◆ **TASK DESCRIPTION**
Leave every entry as it is and write the data out in full.

◆ **DATA PROVIDED**
········
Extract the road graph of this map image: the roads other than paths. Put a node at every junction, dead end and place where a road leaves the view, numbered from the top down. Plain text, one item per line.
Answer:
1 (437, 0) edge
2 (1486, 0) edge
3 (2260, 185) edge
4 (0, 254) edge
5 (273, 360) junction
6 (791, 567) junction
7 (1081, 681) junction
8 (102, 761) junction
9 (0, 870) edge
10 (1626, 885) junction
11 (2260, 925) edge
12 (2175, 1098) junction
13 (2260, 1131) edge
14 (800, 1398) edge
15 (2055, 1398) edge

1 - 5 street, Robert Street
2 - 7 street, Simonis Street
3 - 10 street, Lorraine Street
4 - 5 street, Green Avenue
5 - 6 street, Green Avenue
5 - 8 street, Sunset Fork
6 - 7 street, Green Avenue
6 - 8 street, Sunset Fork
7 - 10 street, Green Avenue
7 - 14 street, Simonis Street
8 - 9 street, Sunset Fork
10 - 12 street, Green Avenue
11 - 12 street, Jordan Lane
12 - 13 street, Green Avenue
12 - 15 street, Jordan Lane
········
◆ **TASK ANSWER**
Extract the road graph of this map image: the roads other than paths. Put a node at every junction, dead end and place where a road leaves the view, numbered from the top down. Plain text, one item per line.
Answer:
1 (437, 0) edge
2 (1486, 0) edge
3 (2260, 185) edge
4 (0, 254) edge
5 (273, 360) junction
6 (791, 567) junction
7 (1081, 681) junction
8 (102, 761) junction
9 (0, 870) edge
10 (1626, 885) junction
11 (2260, 925) edge
12 (2175, 1098) junction
13 (2260, 1131) edge
14 (800, 1398) edge
15 (2055, 1398) edge

1 - 5 street, Robert Street
2 - 7 street, Simonis Street
3 - 10 street, Lorraine Street
4 - 5 street, Green Avenue
5 - 6 street, Green Avenue
5 - 8 street, Sunset Fork
6 - 7 street, Green Avenue
6 - 8 street, Sunset Fork
7 - 10 street, Green Avenue
7 - 14 street, Simonis Street
8 - 9 street, Sunset Fork
10 - 12 street, Green Avenue
11 - 12 street, Jordan Lane
12 - 13 street, Green Avenue
12 - 15 street, Jordan Lane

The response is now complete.